Finirà (forse) solo questa mattina il braccio di ferro fra Letta e Calenda. Un confronto stucchevole, simile a quelli degli adolescenti in preda all’esplosione del testosterone, che va avanti da troppi giorni. Entrambi si giocano la faccia, e una fetta non irrilevante della propria leadership, ma sembrano prigionieri di se stessi, dei ruoli che si sono cuciti addosso. Letta quello del frontman nella corsa a sbarrare alla Meloni la strada a Palazzo Chigi, Calenda nella parte dell’homo novus, che vuole affermarsi come leader prossimo venturo.
Ma quanto vale questo accordo/non accordo? Secondo le stime fatte da Youtrend e Cattaneo&Zanetti almeno 16 collegi uninominali, una cifra non indifferente. Si tratterebbe di 12 constituency alla Camera e 4 al Senato, dei quali 15 andrebbero al centrodestra, e uno, quello di Acerra, con tutta probabilità al Movimento 5 Stelle.
Diventa evidente, allora, la delicatezza della trattativa in corso. E a ben guardare, ciascuno dei due contendenti ha pure delle ragioni dalla sua. Per il leader dem si tratta di mettere insieme una coalizione che non risulti già battuta in partenza. Dopo la rinuncia inevitabile a ogni tipo di rapporto politico con M5s, perdere per strada anche i centristi di Azione e +Europa significa dichiararsi sconfitto in partenza. E dopo una batosta il 25 settembre, le dimissioni da segretario del Pd diventerebbero il minimo gesto di coerenza e di dignità. Sul versante opposto, il fondatore di Azione mette sul piatto il valore aggiunto di una formazione stimata dai sondaggi fra il 5 e l’8% e l’esigenza di marcare il proprio peso e la propria identità.

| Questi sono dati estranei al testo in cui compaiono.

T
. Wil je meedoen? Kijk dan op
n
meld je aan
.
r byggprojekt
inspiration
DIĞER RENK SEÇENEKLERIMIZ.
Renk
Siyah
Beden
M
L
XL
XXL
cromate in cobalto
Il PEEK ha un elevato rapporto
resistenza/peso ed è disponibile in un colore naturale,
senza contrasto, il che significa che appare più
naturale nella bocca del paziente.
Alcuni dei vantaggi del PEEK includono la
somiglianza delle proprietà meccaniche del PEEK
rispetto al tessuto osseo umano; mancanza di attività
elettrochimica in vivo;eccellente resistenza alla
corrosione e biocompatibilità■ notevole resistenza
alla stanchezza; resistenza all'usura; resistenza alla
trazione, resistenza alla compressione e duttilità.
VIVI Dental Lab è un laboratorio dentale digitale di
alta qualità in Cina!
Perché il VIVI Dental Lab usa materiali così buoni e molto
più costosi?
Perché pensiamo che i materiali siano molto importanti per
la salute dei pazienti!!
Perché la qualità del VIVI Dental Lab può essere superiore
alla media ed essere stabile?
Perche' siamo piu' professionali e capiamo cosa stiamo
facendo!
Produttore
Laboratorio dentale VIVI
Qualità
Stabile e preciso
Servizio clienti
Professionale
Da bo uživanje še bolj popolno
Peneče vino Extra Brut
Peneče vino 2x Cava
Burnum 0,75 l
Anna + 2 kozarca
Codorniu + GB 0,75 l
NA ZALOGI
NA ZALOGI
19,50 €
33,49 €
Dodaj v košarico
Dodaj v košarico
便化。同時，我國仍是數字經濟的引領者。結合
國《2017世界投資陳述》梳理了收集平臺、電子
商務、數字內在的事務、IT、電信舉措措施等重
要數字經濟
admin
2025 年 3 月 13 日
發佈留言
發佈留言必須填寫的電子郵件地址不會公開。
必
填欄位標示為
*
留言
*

Visto il meccanismo elettorale del Rosatellum la richiesta di mettere i candidati da lui distanti (Di Maio, Fratoianni, Bonelli, ecc.) nella parte proporzionale delle liste e non nei collegi uninominali ha una sua logica. Significa non chiedere ai propri sostenitori di votare chi ha abbandonato Draghi, o si oppone a termovalorizzatori e rigassificatori. Con l’attuale legge elettorale, infatti, non sono possibili né voto disgiunto, né desistenza. Il voto alla lista nel proporzionale si trasferisce automaticamente al candidato nella parte maggioritaria. Se il nome proposto nella competizione uno-contro-uno è indigesto, non c’è modo di diversificare la propria posizione.
Per tutta la giornata si è ballato sull’orlo di una rottura che nessuno dei due voleva certificare, in un imbarazzante gioco del cerino. Calenda pressato dalla più malleabile Bonino, Letta dagli appelli dei dirigenti bersaniani che gli chiedono di riaprire in extremis il dialogo con M5s, e con Fratoianni, che contrappone “Agenda Greta” ad “Agenda Draghi”, finendo per dare implicitamente ragione ai distinguo del leader di Azione. Il più in difficoltà è parso Letta, ma dal Nazareno a sera hanno fatto filtrare che i due litiganti di centrosinistra si erano visti tre giorni prima, trovando un’intesa praticamente completa, compresa la spinosa questione dei collegi. Una voce che non ha trovato smentita dalle parti di Calenda, che diventa quindi sospettato di aver cambiato idea.
In questo braccio di ferro a rischiare di più è in ogni caso Calenda, perché in fondo Letta ha già fatto pure il premier. Se dovesse passare per lo sfasciacarrozze non ne uscirebbe certo bene, e tutte le sue possibilità di crescita ne risulterebbero compromesse. Diventerebbe lui il capro espiatorio del centrosinistra ridotto all’opposizione. E, se dovesse rinunciare al patto con Letta, Calenda si troverebbe pure di fronte al dilemma se dare vita o meno nel giro di 3-4 giorni a un rassemblement di centro con Matteo Renzi, con cui l’assoluta sintonia programmatica va di pari passo con le ambizioni confliggenti di entrambi. Renzi ormai ha dato per persa la possibilità di allearsi con il Pd. Attende Calenda al varco. Ma il contrasto feroce andato in scena con Letta potrebbe ripetersi. E Renzi ha sempre dimostrato una ferocia politica superiore, sin dal tempo di “Enrico stai sereno”. Figurarsi ora, che combatte per la propria sopravvivenza politica.